Assorbire il dolore, metabolizzare lo choc, forse reagire. Per Beppe Grillo la condanna a otto anni inflitta in primo grado al figlio Ciro segna uno spartiacque definitivo. Chi gli è vicino lo descrive come un uomo provato, “cupo”, ferito nell’orgoglio e nella fede incrollabile che aveva nell’innocenza del ragazzo. Oltre a Ciro, il tribunale di Tempio Pausania ha condannato Edoardo Capitta e Vittorio Lauria a otto anni, mentre Francesco Corsiglia a sei anni e mezzo, tutti accusati di stupro di gruppo ai danni di una studentessa. La famiglia si è chiusa in un riserbo assoluto, mentre il padre, abituato a cavalcare i palchi e a scuotere piazze intere, oggi sceglie il silenzio.
Per Grillo questa sentenza è l’ennesimo colpo di un anno che definire terribile è poco. Sul fronte politico la sua creatura, il Movimento 5 Stelle, lo ha scaricato senza tanti complimenti: l’Assemblea costituente ha cancellato il ruolo del garante, simbolo del legame tra il fondatore e il partito. Lo strappo con Giuseppe Conte è stato netto, senza appelli, e nonostante i tentativi del comico di mantenere un ruolo, è finito escluso, addirittura sostituito da una nuova regola interna che ha spazzato via la sua funzione. A quel voto, che lo ha visto annientato a colpi di clic, Grillo ha risposto con la solita ironia, citando il film The Truman Show: “Casomai non vi rivedessi, buon pomeriggio, buonasera e buonanotte”. Una battuta amara che non nascondeva la portata della sconfitta.

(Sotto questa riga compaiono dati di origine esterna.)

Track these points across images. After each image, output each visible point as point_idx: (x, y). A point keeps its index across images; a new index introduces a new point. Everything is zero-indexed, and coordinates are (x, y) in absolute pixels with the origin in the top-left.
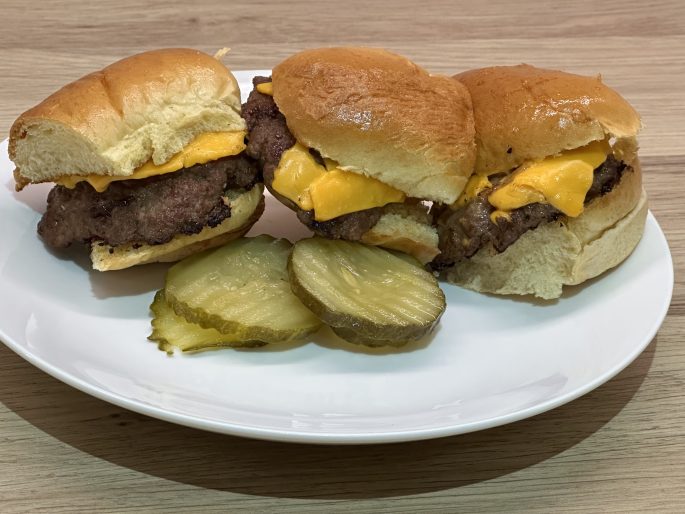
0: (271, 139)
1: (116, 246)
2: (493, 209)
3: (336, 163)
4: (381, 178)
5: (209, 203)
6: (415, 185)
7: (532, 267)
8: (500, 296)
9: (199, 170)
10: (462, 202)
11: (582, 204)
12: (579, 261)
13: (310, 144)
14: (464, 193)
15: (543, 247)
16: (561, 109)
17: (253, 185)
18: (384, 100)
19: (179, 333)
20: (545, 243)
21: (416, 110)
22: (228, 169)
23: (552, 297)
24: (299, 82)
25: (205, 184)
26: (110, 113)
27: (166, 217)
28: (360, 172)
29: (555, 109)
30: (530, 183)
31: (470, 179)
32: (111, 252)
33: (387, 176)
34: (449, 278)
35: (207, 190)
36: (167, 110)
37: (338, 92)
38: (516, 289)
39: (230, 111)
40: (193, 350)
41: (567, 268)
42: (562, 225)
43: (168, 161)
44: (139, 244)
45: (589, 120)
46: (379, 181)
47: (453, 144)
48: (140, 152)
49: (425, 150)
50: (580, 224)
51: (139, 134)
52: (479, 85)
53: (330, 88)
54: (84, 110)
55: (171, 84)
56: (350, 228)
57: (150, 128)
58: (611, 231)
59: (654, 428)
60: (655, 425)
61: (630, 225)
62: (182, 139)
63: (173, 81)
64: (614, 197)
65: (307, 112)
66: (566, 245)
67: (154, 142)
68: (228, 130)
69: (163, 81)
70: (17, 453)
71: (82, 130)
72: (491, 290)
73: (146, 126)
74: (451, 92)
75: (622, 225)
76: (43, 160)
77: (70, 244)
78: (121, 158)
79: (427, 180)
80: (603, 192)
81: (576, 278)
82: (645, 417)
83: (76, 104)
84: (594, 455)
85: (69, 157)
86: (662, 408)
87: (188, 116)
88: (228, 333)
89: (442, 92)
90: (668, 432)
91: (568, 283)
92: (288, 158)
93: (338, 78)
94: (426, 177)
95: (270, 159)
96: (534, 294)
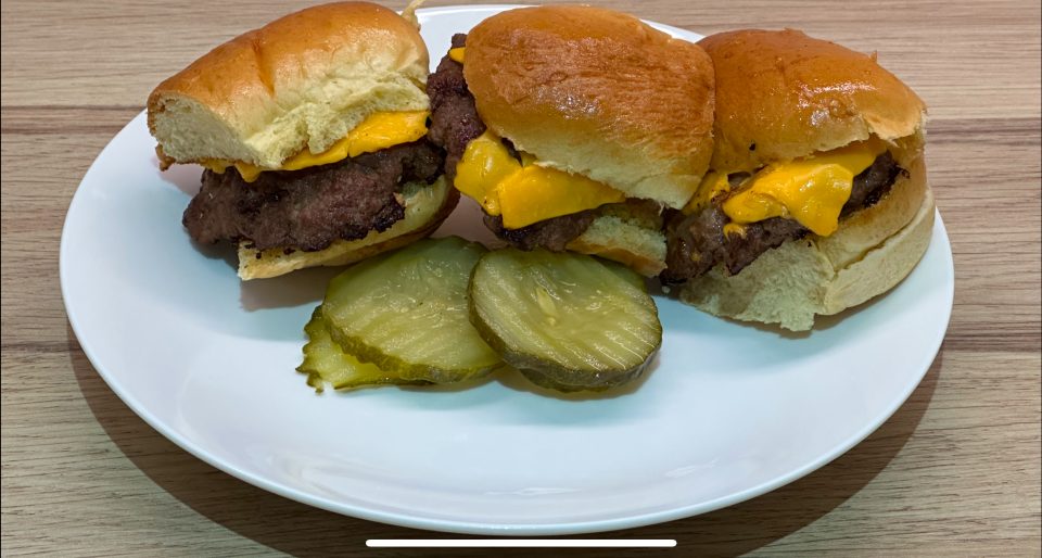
0: (456, 125)
1: (264, 250)
2: (728, 220)
3: (533, 157)
4: (591, 176)
5: (378, 202)
6: (634, 185)
7: (779, 291)
8: (739, 322)
9: (368, 160)
10: (694, 206)
11: (836, 220)
12: (832, 289)
13: (502, 133)
14: (697, 194)
15: (791, 267)
16: (816, 99)
17: (436, 179)
18: (596, 81)
19: (334, 364)
20: (793, 262)
21: (635, 94)
22: (403, 159)
23: (801, 328)
24: (495, 52)
25: (375, 177)
26: (256, 89)
27: (323, 218)
28: (563, 169)
29: (808, 99)
30: (770, 192)
31: (704, 178)
32: (259, 257)
33: (597, 174)
34: (681, 295)
35: (375, 185)
36: (330, 86)
37: (539, 68)
38: (760, 315)
39: (410, 86)
40: (349, 387)
41: (819, 295)
42: (810, 245)
43: (329, 149)
44: (292, 248)
45: (851, 114)
46: (589, 179)
47: (681, 136)
48: (292, 139)
49: (645, 144)
50: (834, 244)
51: (293, 116)
52: (726, 57)
53: (531, 63)
54: (225, 87)
55: (338, 53)
56: (550, 236)
57: (307, 109)
58: (876, 252)
59: (905, 509)
60: (907, 504)
61: (902, 243)
62: (347, 122)
63: (340, 48)
64: (880, 211)
65: (500, 93)
66: (816, 267)
67: (310, 127)
68: (407, 109)
69: (326, 49)
70: (123, 513)
71: (221, 112)
72: (730, 313)
73: (302, 107)
74: (687, 67)
75: (891, 244)
76: (186, 139)
77: (217, 241)
78: (267, 146)
79: (647, 180)
80: (867, 204)
81: (830, 308)
82: (897, 493)
83: (219, 77)
84: (822, 543)
85: (211, 139)
86: (923, 481)
87: (355, 94)
88: (388, 370)
89: (675, 67)
90: (922, 515)
91: (822, 312)
92: (474, 149)
93: (539, 51)
94: (644, 178)
95: (453, 151)
96: (780, 324)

Il rapporto con il Movimento resta comunque inquinato da questioni economiche e legali. I contratti di consulenza da 300mila euro l’anno che legavano il fondatore al partito non sono stati rinnovati e resta in sospeso la contesa per l’uso del simbolo. Una vicenda che rischia di trasformarsi in un contenzioso lungo e velenoso, alimentando ulteriormente il clima di separazione. Chi ha condiviso con Grillo le prime battaglie ricorda come sia stato lui a inventare un linguaggio, un approccio e una comunità che, nel bene e nel male, hanno ridisegnato la politica italiana. Vederlo oggi emarginato dal suo stesso progetto suona come una beffa.
Se il terreno politico gli si sgretola sotto i piedi, quello personale lo colpisce al cuore. La condanna di Ciro rappresenta la ferita più grave e insanabile. Per il padre non è solo il dolore privato, ma anche la percezione di un mondo che gli crolla addosso, proprio mentre cercava di mantenere un profilo pubblico. Grillo ha sempre difeso il figlio, ribadendo di credere nella sua innocenza, e il verdetto lo ha investito come un macigno. La sua sofferenza è quella di un genitore, ma anche di un personaggio pubblico costretto a reggere lo sguardo di un’opinione pubblica che non perdona.
Sul suo blog, in un post dal titolo “Chiamatemi Sinbad”, ha scritto parole che oggi sembrano profetiche. “Sinbad che naufraga, perde tutto, rischia di annegare ma si aggrappa a un legno e sopravvive”. E ancora: “Non è più tempo di aspettare che il pesce si giri di nuovo e ci offra un’altra illusione di terraferma. È tempo di buttarsi e nuotare insieme verso una riva che ancora non vediamo ma che sappiamo esiste”. Una riflessione amara e insieme una dichiarazione di resistenza. Chi lo conosce legge in quel richiamo il parallelo con un altro pseudonimo, quello del Conte di Montecristo: il simbolo della vendetta meditata, dell’uomo che, dopo il naufragio, si rialza e torna più forte di prima.
La domanda che circola tra amici e osservatori è inevitabile: Grillo medita vendetta politica? Rientrerà sulla scena per prendersi la rivincita? Nessuno può dirlo oggi, ma le premesse ci sono. Il suo carattere battagliero non è mai scomparso. Il comico genovese è stato spesso dato per finito, eppure ha sempre trovato la forza di reinventarsi, di tornare sulla scena, di ricominciare. Potrebbe succedere ancora una volta.
Per ora la certezza è una sola: l’uomo che per decenni ha portato nelle piazze milioni di italiani è ferito, ma non vinto. «Si rialzerà», assicura chi lo conosce da vicino. E quando accadrà, sarà di nuovo «il Grillo guerriero all’appello», pronto a rivendicare un posto nella storia che lui stesso ha contribuito a scrivere.